I followed this tutorial to create an OpenSL ES jni library and it has been working well, I would reccomend this approach to anyone who is seeing these errors on the Galaxy S4
I don't have a galaxy at hand, but I see a couple of things wrong with your example.
new AudioRecord(MediaRecorder.AudioSource.VOICE_RECOGNITION, 8000,
First you initialize the AudioRecord at a samplerate of 8000 Hz. As per documentation, only 44100 is guaranteed available. The 8000 Hz samplerate might simply not be there. So you should check whether the AudioRecord is in a correct state by. That is:
mAudioRecord.getState()==STATE_INITIALIZED
You also might want to check the return from getMinimumBufferSize. If it is ERROR_BAD_VALUE then the parameters you passed were incorrect.
Then once done, you might want to start recording within the thread that will read the data. This is very likely not the cause of your problem, but it is often unclear what happens with audiodrivers when an overflow occured.
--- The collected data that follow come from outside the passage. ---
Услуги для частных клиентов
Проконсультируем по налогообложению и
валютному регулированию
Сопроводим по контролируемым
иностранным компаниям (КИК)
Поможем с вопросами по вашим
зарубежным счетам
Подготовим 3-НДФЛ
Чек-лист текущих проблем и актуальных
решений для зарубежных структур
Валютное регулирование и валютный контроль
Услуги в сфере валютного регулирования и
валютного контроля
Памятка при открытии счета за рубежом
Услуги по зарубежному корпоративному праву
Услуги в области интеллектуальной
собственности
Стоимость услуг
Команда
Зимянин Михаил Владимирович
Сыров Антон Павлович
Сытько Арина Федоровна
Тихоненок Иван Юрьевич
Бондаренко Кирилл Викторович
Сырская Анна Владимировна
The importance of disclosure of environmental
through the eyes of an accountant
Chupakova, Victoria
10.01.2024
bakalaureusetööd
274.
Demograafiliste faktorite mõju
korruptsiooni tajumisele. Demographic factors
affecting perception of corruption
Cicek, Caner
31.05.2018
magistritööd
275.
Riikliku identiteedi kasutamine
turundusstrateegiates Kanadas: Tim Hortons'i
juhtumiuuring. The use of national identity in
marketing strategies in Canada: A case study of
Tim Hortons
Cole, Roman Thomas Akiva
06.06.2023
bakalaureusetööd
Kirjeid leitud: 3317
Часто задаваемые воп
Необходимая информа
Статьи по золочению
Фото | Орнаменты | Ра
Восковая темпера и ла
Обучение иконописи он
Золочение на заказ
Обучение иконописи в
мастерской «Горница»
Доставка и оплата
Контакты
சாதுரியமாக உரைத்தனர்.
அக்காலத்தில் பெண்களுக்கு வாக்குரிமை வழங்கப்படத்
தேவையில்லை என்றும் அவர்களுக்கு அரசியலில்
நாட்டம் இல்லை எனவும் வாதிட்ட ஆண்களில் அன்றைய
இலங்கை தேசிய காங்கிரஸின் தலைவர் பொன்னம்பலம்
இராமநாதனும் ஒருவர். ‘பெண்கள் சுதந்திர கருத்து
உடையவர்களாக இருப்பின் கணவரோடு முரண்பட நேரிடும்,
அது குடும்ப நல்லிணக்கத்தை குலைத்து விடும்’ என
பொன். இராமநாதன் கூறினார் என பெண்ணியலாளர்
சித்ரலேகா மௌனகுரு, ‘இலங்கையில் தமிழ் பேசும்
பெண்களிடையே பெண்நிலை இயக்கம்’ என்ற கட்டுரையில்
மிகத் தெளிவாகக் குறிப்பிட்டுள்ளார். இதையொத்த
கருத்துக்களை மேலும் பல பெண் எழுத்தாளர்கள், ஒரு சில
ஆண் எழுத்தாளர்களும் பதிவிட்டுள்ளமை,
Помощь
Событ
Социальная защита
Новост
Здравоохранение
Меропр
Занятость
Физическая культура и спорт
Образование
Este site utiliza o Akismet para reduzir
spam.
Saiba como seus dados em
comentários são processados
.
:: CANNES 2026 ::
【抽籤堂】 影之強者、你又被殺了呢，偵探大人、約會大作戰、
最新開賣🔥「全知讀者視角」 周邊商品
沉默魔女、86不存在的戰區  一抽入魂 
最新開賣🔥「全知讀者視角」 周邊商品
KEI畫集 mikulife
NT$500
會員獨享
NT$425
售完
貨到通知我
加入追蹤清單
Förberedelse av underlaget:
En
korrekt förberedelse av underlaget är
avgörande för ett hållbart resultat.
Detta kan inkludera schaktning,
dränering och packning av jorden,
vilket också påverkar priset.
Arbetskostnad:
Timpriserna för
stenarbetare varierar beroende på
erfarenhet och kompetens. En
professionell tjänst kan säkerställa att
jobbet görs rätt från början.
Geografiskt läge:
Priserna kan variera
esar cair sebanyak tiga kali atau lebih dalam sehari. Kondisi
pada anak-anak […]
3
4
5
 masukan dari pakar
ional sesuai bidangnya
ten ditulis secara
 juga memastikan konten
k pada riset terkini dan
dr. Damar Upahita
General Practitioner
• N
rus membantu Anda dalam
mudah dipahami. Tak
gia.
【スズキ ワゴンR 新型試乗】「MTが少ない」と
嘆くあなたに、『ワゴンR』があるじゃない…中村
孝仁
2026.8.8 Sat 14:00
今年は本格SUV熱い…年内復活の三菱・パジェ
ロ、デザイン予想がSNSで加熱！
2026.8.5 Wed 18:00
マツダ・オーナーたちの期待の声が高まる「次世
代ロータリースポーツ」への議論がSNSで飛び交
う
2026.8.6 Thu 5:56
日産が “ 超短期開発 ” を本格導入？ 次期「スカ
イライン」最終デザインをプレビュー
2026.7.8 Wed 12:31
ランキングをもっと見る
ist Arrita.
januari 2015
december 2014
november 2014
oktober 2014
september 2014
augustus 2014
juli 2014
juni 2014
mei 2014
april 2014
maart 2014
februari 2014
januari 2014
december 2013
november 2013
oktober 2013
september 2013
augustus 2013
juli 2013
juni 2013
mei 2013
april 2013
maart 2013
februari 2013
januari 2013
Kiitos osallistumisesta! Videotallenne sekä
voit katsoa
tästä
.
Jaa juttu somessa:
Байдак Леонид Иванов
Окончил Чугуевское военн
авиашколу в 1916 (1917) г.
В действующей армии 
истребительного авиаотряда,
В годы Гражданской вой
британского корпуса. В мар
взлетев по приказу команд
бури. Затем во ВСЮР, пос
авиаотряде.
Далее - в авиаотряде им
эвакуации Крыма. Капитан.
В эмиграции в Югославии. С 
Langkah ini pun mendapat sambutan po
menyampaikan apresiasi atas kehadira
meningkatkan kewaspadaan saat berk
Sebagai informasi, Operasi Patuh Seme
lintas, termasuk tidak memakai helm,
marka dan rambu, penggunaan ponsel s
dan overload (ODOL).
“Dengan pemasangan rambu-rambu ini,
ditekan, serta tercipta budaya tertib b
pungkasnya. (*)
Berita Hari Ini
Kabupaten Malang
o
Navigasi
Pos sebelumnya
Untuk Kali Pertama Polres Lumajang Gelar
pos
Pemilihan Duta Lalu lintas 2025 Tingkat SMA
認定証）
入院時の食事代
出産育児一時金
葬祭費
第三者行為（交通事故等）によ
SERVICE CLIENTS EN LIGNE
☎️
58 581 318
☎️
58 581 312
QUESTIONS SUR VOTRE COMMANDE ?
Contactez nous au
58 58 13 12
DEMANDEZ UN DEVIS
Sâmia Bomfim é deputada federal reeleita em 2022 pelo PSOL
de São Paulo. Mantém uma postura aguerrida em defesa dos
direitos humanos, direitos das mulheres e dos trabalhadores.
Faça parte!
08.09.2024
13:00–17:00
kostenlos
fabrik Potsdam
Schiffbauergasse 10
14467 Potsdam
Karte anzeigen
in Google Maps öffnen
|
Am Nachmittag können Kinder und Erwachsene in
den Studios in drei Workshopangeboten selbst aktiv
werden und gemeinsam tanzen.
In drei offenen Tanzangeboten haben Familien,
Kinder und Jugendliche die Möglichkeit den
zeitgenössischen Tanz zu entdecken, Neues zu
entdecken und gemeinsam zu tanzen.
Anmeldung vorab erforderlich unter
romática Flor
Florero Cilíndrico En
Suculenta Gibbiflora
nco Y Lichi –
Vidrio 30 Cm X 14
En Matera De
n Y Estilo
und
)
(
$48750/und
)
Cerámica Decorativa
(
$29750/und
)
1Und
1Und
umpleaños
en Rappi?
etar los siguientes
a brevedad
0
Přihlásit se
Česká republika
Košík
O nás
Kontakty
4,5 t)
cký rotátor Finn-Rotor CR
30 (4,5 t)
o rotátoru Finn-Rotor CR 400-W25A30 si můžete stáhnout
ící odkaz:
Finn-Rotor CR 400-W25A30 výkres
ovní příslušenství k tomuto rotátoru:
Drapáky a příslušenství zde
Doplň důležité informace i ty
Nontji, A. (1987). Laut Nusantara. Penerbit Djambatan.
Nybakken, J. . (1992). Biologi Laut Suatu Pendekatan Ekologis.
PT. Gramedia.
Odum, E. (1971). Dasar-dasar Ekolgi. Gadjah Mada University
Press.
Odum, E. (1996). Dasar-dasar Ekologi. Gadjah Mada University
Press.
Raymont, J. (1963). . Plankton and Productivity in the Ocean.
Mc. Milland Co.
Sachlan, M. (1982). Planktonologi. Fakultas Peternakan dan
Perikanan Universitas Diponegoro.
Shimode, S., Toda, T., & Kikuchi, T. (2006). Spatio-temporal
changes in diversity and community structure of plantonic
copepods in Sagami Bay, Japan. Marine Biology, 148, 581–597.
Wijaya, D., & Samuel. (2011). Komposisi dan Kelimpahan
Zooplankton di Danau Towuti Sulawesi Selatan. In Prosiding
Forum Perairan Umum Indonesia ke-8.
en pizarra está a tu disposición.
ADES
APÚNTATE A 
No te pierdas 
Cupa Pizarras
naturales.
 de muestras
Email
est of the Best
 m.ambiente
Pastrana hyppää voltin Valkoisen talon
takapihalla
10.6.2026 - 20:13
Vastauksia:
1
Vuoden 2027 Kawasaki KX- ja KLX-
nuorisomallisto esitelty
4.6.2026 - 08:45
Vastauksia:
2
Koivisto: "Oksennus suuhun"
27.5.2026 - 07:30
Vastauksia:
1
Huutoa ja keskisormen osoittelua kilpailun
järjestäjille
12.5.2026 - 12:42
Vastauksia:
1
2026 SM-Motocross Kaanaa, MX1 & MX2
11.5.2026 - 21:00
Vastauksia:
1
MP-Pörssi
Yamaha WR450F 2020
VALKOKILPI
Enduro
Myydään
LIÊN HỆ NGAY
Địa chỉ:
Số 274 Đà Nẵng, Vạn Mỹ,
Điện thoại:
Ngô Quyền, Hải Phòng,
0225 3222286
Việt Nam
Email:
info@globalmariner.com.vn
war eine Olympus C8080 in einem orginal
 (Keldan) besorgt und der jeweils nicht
E.g: the hardware might have produced too much data any you didn't read it fast enough. Often alsa drviers behave different depending on who made them. So, to avoid that problem, it is better to write startRecording directly before you start recording, thus in this case, within the runnable.
Once that is done you might want to check the
mAudioRecord.getRecordingState()==RECORDING_RECORDING
if it is not recording, then the driver already tells you there is a problem.
Once you're finished with recording you should also stop the device. Again, some alsa drivers have a timeout to close if you don't close them yourself, meaning that the next time you try to open them, you might simply have no access (this is of course very Linux specific).
So, at a first glance these are the avenues I would take, and my guess is that the combination samplerate/channel configuration is just not available.
Lastly, I also have a feeling that the parameter VOICE_RECOGNITION might be off. Maybe just replace it with DEFAULT. I have had some problems with this myself in the past.